§ **Tasks**
A. According to the blockchain extract below, which industries has its author developed production software for?
B. Extend the blockchain extract below by writing what comes next after its final sentence.
start Extract
Alin Iftemi is Co-Founder of Modex, a research & development company specialized in delivering enterprise-level solutions that make blockchain technology affordable, fast, and easy to adopt for end-users/developers

It has been more than 17 years since I had my first job as a software developer, and have gained a lot of experience in applying technology trends in real-life enterprise software products.

Developing production software for industries like construction engineering, telecom, shipping, banking, and fintech, I became passionate about the technological trends that shaped the last decade, including big data, machine learning, and A.I. – however, I have spent the last 4 years looking very closely at Blockchain and how this technology can be applied at its best potential in enterprise software development.

In my opinion, blockchain technology will revolutionize the data protection industry, giving back the control of “personal data” to every citizen or company, because blockchain has enormous potential to enhance the way that individuals, governments and businesses interact, by enhancing trust between these entities.

Blockchain – the Developer’s Perspective

I am sure all tech readers know blockchain is, but the reality is that it is not how non-technical people see it.

My technical background and my profession does not allow me to look superficially at software products and I always dig for HOWs, for WHYs, and if it is possible. I get my hands dirty and try to look under the hood.
end Extract
start Provided information
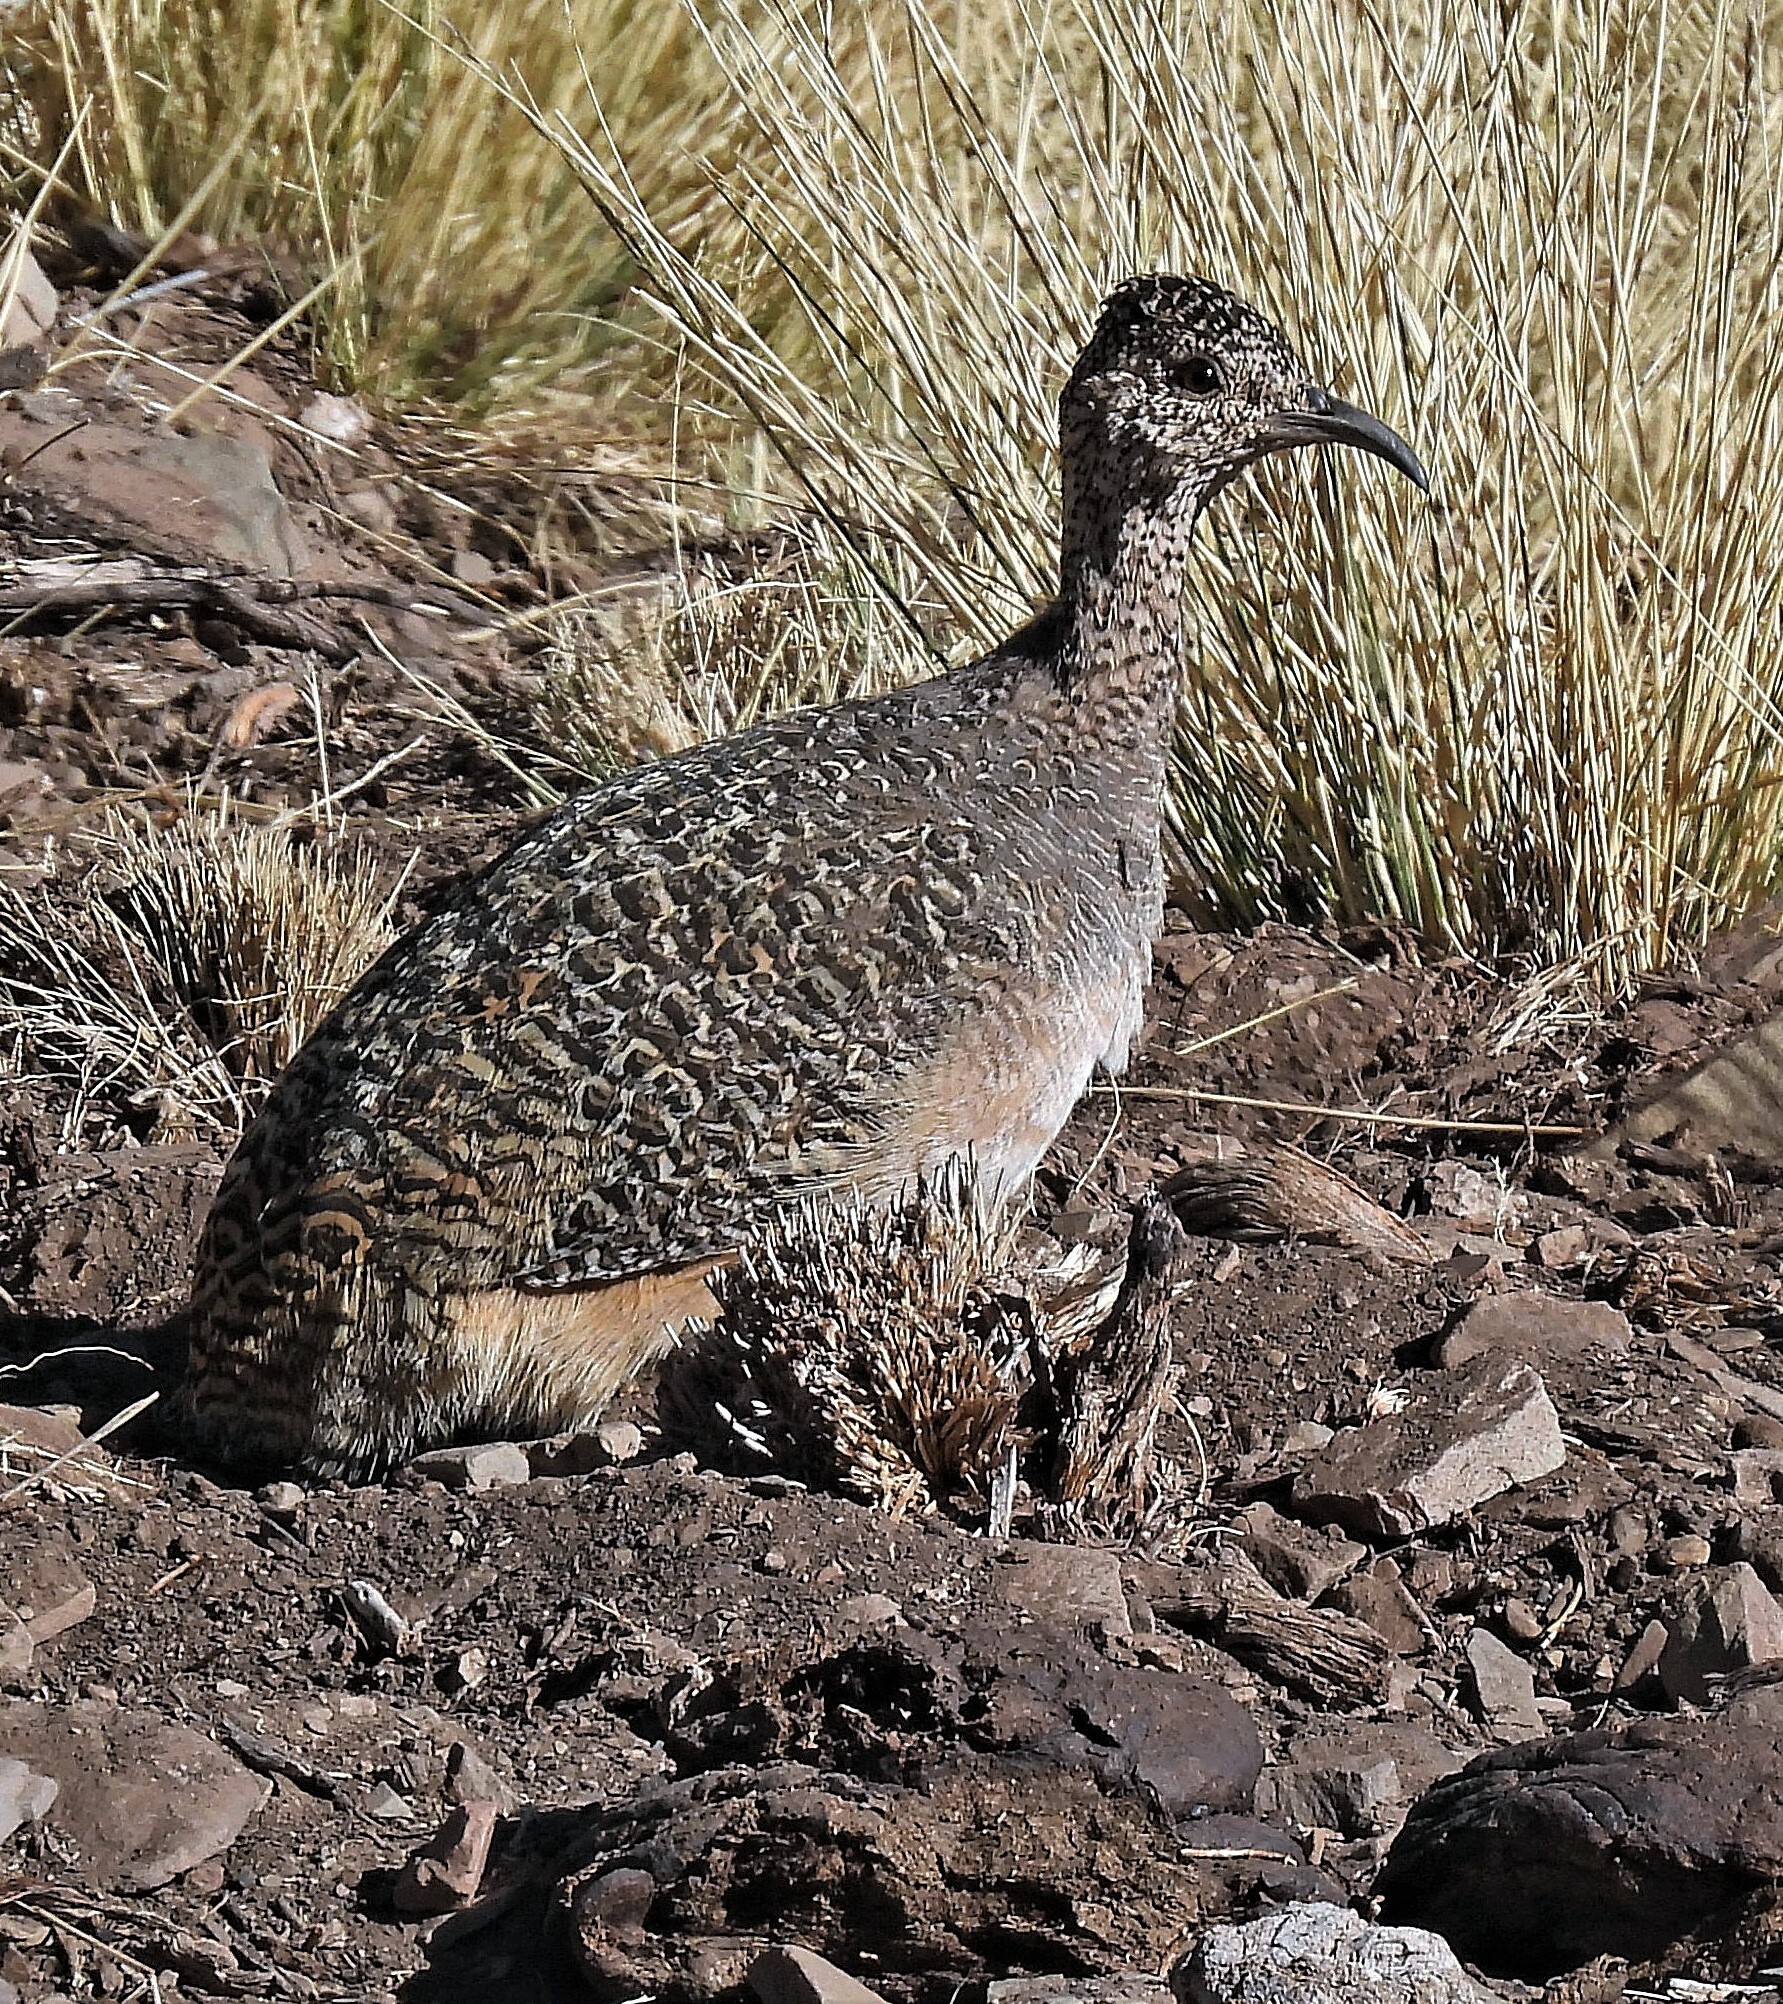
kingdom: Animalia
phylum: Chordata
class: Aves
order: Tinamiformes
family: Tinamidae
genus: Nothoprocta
end Provided information
start Provided information
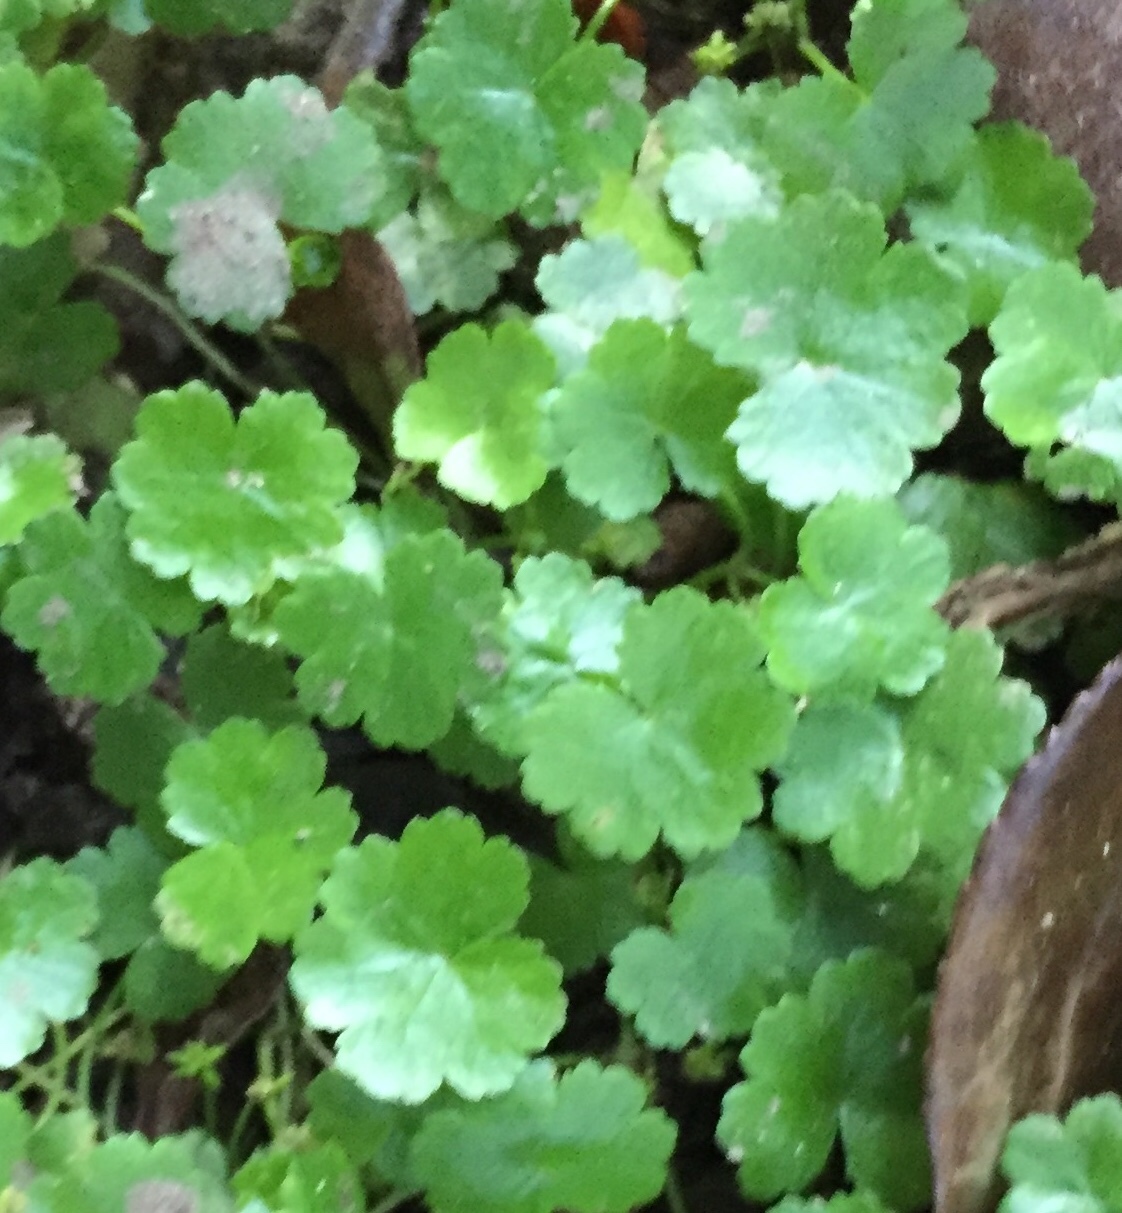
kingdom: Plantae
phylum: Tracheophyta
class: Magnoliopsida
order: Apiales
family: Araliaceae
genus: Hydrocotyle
end Provided information
§ **Exercise results**
A. Construction engineering, telecom, shipping, banking, and fintech.

B.
However, lay people, including business leaders often don’t approach new technology like this – they lack technical skills and rely on the media to lead on technology – and unfortunately, the mainstream media tend to focus on buzzwords, unconfirmed opinions, and assumptions based on irrelevant experience.  Without being exposed to technical details, non-developers and business leaders may not have the right source of information or the opportunity to dig in for more insights.

Just as when the internet first appeared, there was great confusion between email and the internet, Blockchain technology is intensively associated with cryptocurrencies and all the grey shades around this industry – in technology,  it seems that history always repeats itself!

Of course, the answer to the internet is:  “the internet is the infrastructure. Email is the service that uses the infrastructure!”   This, of course, answers the blockchain confusion as well.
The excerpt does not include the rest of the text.